A study was performed to assess the effect of the test material on the growth of the green alga Pseudokirchneriella subcapitata.The method followed that described in the OECD TG No 201. Following a preliminary range-finding test, the algae were exposed to 1.0, 3.2, 10, 32 and 100% WSF solutions of the test material prepared at a loading rate 100 mg/L (three replicate flasks per concentration) for 72 hours, under constant illumination and shaking at a temperature of 21 - 23 °C.

Preparation of test solutions started with a loading rate of 100 mg/L applying 23 hours of magnetic stirring to ensure reaching maximum dissolution in test medium. The resulting emulsion was subsequently left to settle for approximately 2½ hours resulting in a clear and colourless solution with a floating layer of undissolved test item. The Water Soluble Fraction (WSF) was then collected by means of siphoning. The lower test concentrations were prepared by subsequent dilutions of the WSF in test medium. The final test solutions were all clear and colourless.

After preparation, volumes of 50 mL (combined range-finding limit) or 120 mL (final test) were added to each replicate of the respective test concentration. Subsequently, 1.0 or 2.4 mL (comb. limit/range-finder and final test respectively) of an algal suspension was added to each replicate providing a cell density of 10^4 cells/mL.

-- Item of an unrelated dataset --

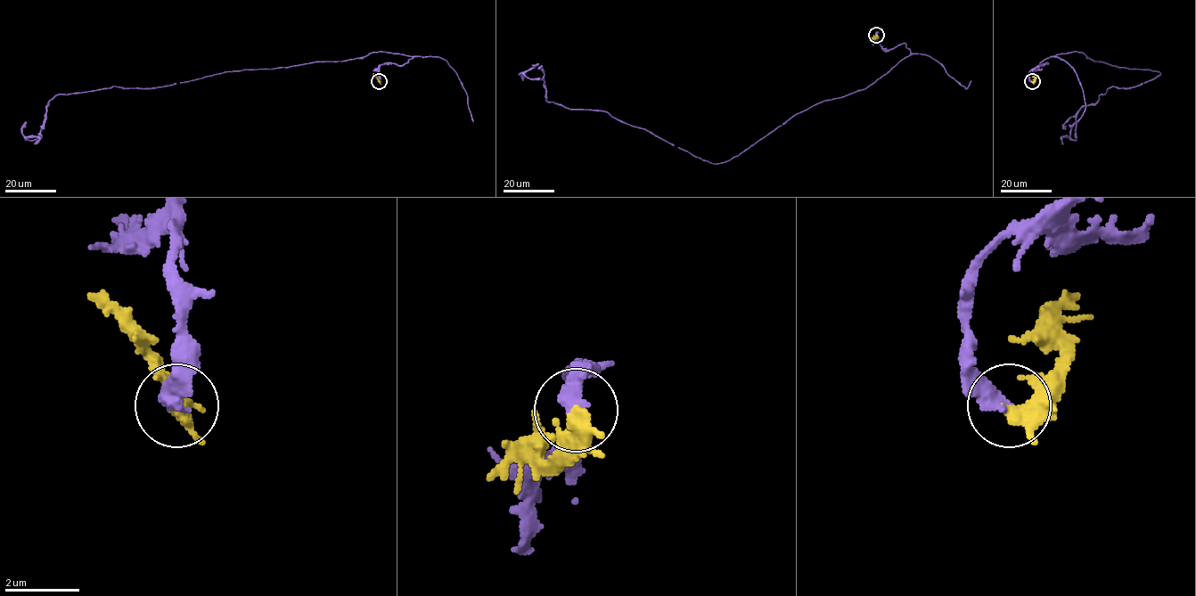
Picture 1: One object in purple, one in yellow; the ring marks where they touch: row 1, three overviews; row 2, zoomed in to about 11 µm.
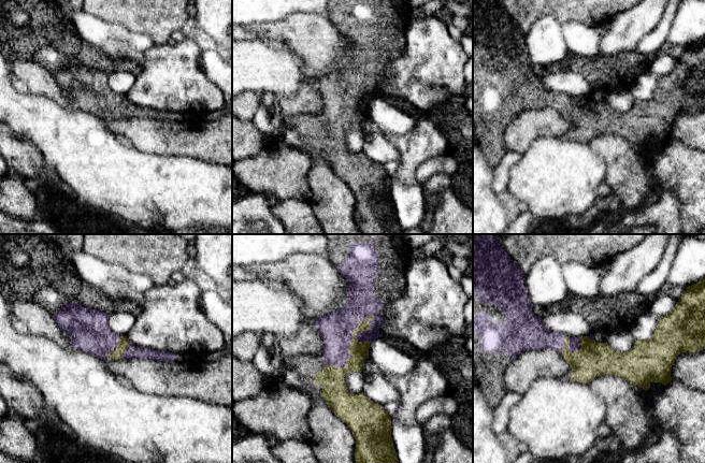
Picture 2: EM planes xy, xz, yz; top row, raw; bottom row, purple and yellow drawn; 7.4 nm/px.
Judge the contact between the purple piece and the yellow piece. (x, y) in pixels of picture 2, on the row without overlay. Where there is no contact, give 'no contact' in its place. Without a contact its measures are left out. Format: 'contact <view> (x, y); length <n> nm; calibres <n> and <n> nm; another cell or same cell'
contact xz (348, 105); length 550 nm; calibres 240 and 140 nm; same cell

Samples were taken from all treatments at t = 0 , 24 and 72h and analysed with a validated GC-FID method. At the start of the test, the actual test concentrations were 0.52, 1.6, 5.6, 18 and 60 mg/l in the test groups representing 1.0, 3.2, 10, 32 and 100% WSF, respectively. Despite using closed systems without headspace, measured concentrations decreased by approximately 30% during the first 24-hour period and by 70 to 80% during the entire 72-hour test period. Based on these results, the average exposure concentrations were calculated. The range tested based on TWA (Time Weighted Average) concentrations corresponded with 0.33, 0.85, 3.1, 11 and 32 mg/L.

The measured concentrations were comparable between the replicates with and without algae in the test group representing 10% WSF, indicating that the decrease of test substance in the test solution during the test period was not caused by adsorption to algae.

Statistically significant inhibition of growth rate was found at measured concentrations of 0.85 mg/L and higher, however, the effect observed at 0.85 and 3.1 mg/L was considered biologically insignificant (<10%) and therefore the NOEC based on TWA concentrations was set to 3.1 mg/L.

The ErC10 and ErC50 based on TWA concentrations were 10 and 14 mg/L, respectively.